A Falha no Edge expõe senhas em texto simples na memória logo na inicialização do navegador. Pesquisador norueguês Tom Rønning descobriu que o Microsoft Edge descriptografava todas as credenciais salvas e as mantinha na memória RAM mesmo antes de o usuário acessar qualquer site. Em um computador já infectado por malware, um hacker poderia capturar essas informações sem esforço extra.

Da negação à correção: a mudança de postura da Microsoft

Quando alertada, a empresa inicialmente afirmou que esse era um “comportamento esperado” — afinal, o risco só existiria se a máquina estivesse comprometida. A reação negativa da comunidade de segurança no navegador foi imediata: reduzir a barreira para o invasor nunca é aceitável. Pressionada, a companhia lançou o Edge 148, atualização que elimina o carregamento automático das senhas descriptografadas da memória RAM. A mudança foi necessária devido a críticas em relação à segurança do navegador.

Como a falha funcionava (e ainda pode existir em versões antigas)

Falha no Edge expõe senhas em texto simples na memória porque o gerenciador de senhas do Edge precisava das credenciais decifradas para o preenchimento automático de senhas. O processo principal do navegador mantinha um buffer com todas elas em texto simples, acessível via ferramentas de depuração ou injeção de código malicioso. Se você não atualizou para o Edge 148 ou posterior, suas senhas continuam vulneráveis enquanto o programa estiver aberto. Para evitar esses problemas, é recomendável usar um gerenciador de senhas externo que adote melhores práticas de segurança.

Resumo técnico rápido

  • Descriptografia acontece na inicialização.

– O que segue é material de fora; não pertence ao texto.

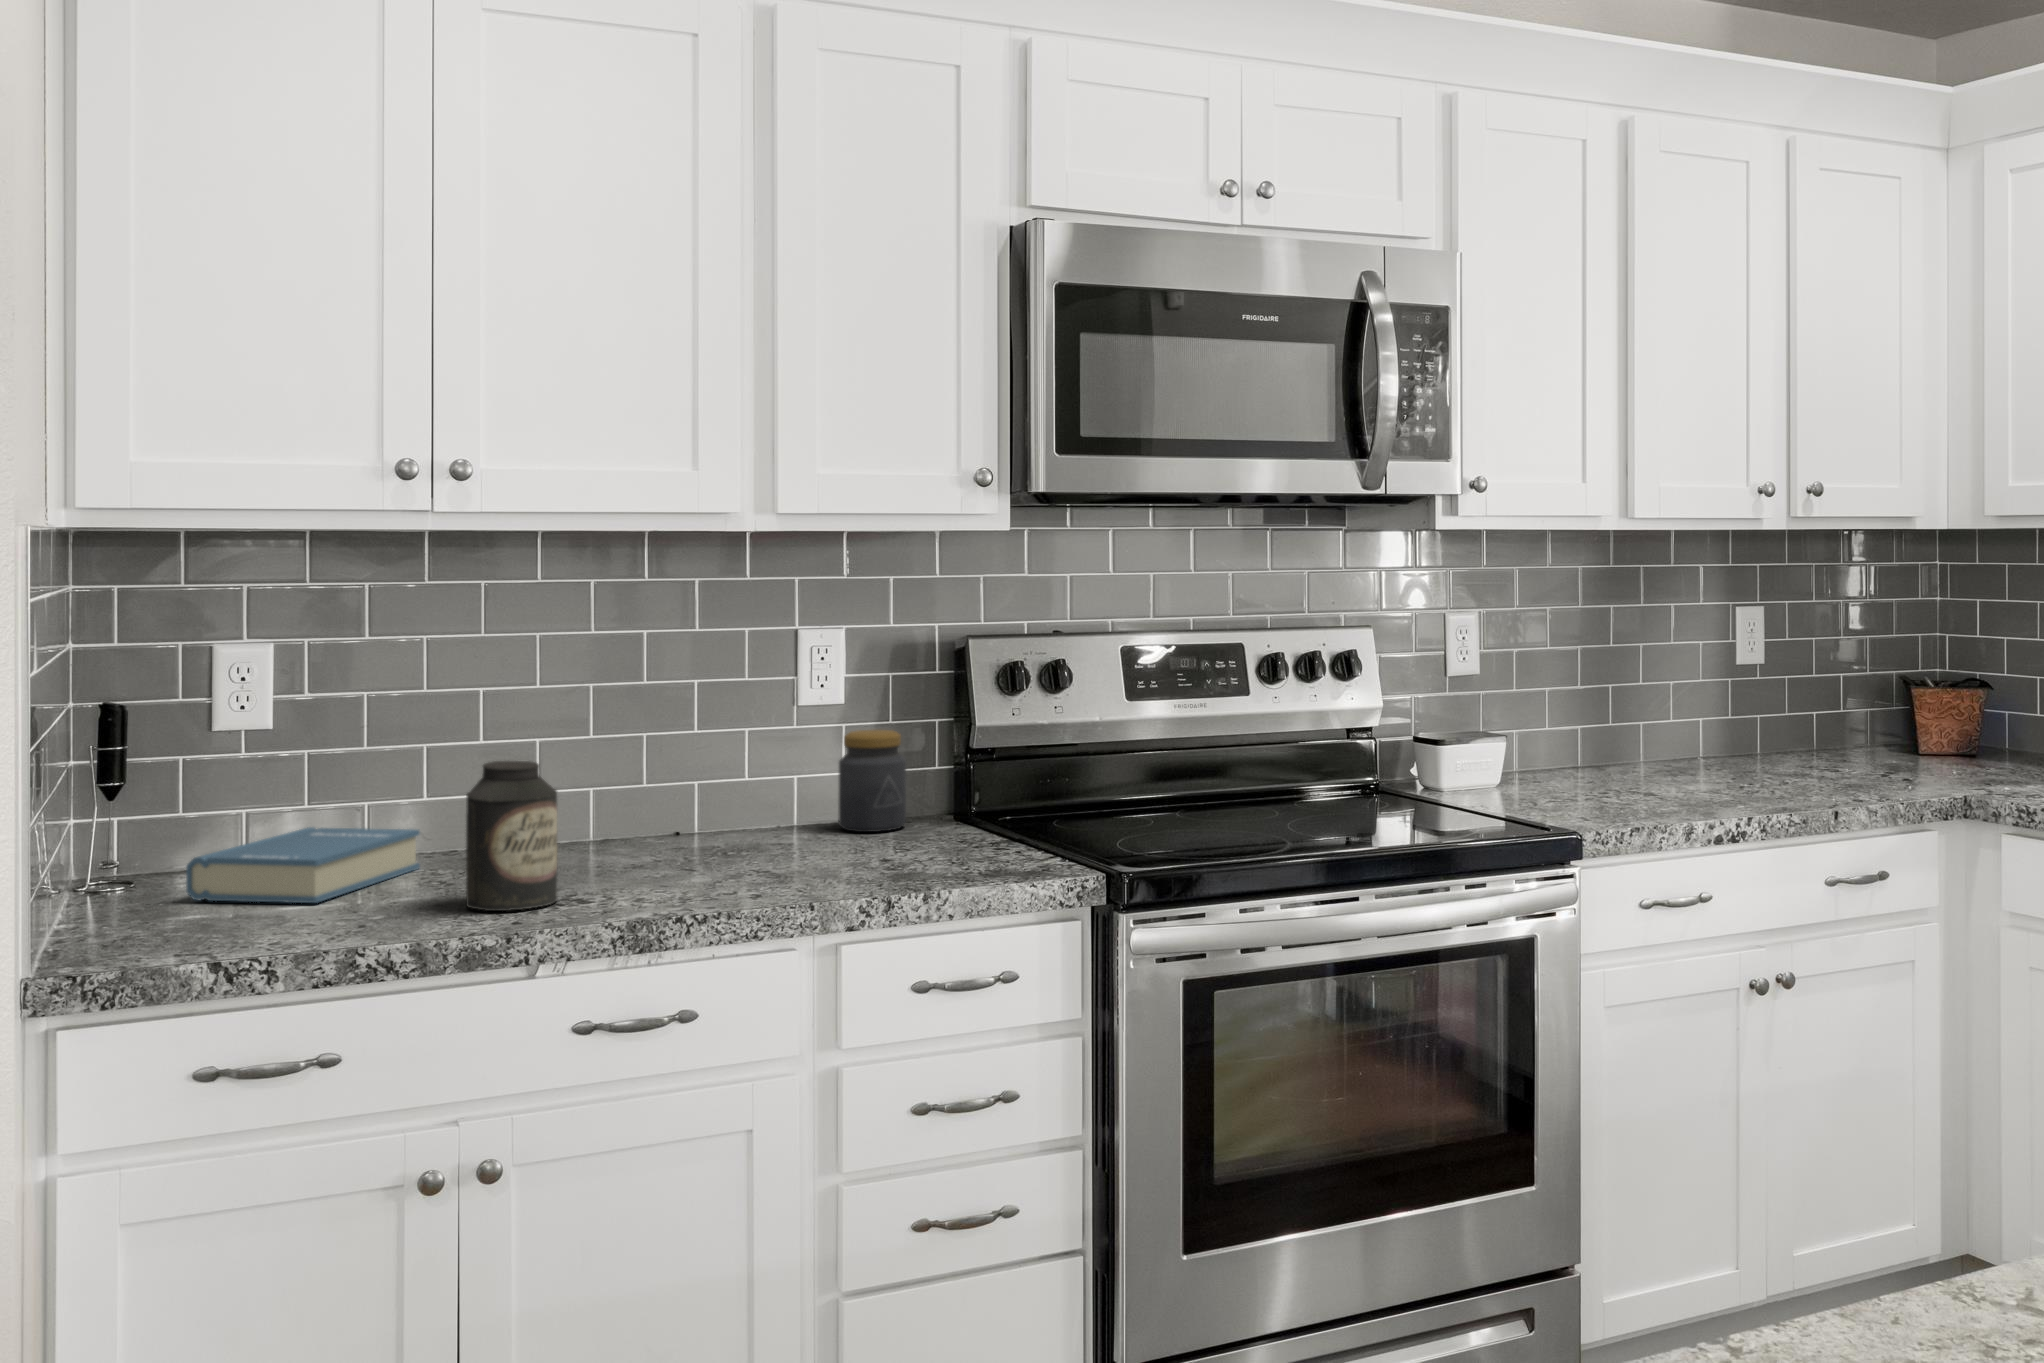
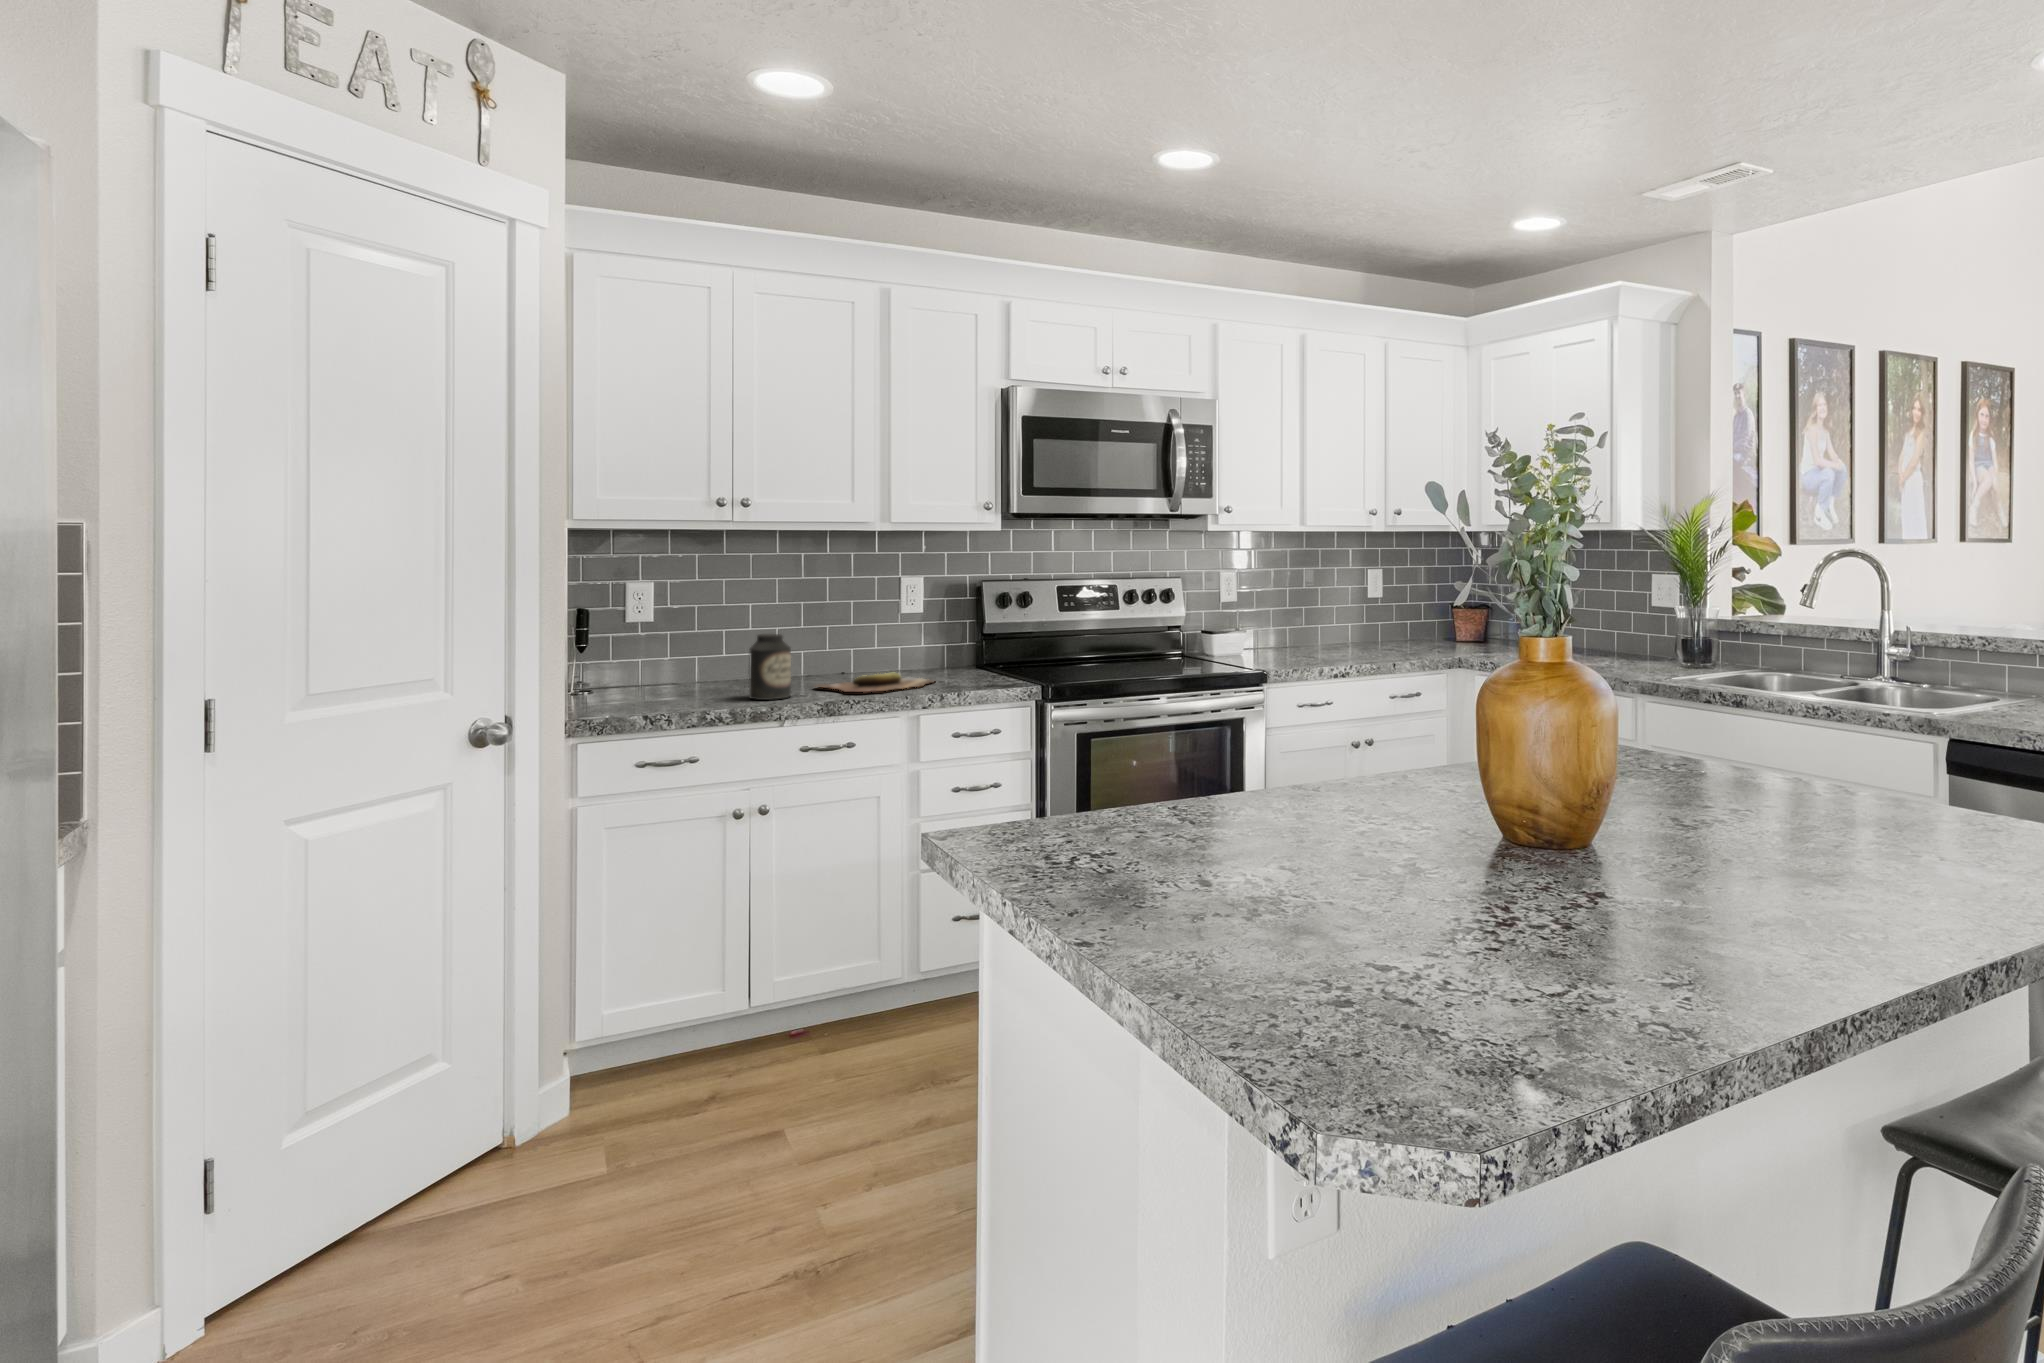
jar: present [839,730,906,832] -> none [920,625,953,672]
hardback book: present [186,827,420,903] -> none [619,668,723,698]
cutting board: none [609,841,874,891] -> present [818,673,933,692]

  • Buffer permanece residente até o Edge ser fechado.

  • Qualquer processo com privilégios pode fazer memory dump e ler as credenciais.

O que fazer agora para proteger suas credenciais

Falha no Edge expõe senhas em texto simples na memória, mas a correção já está disponível. Para quem gerencia várias máquinas:

Por que outros navegadores também merecem atenção

Chrome e Firefox não carregam todas as credenciais decifradas logo na inicialização, mas processos de preenchimento automático de senhas inevitavelmente precisam descriptografá-las no momento do uso. Ou seja, qualquer browser pode vazar senhas se houver vulnerabilidade semelhante ou acesso de alto privilégio ao sistema. A lição é clara: segurança e privacidade dependem tanto do software quanto das boas práticas do usuário.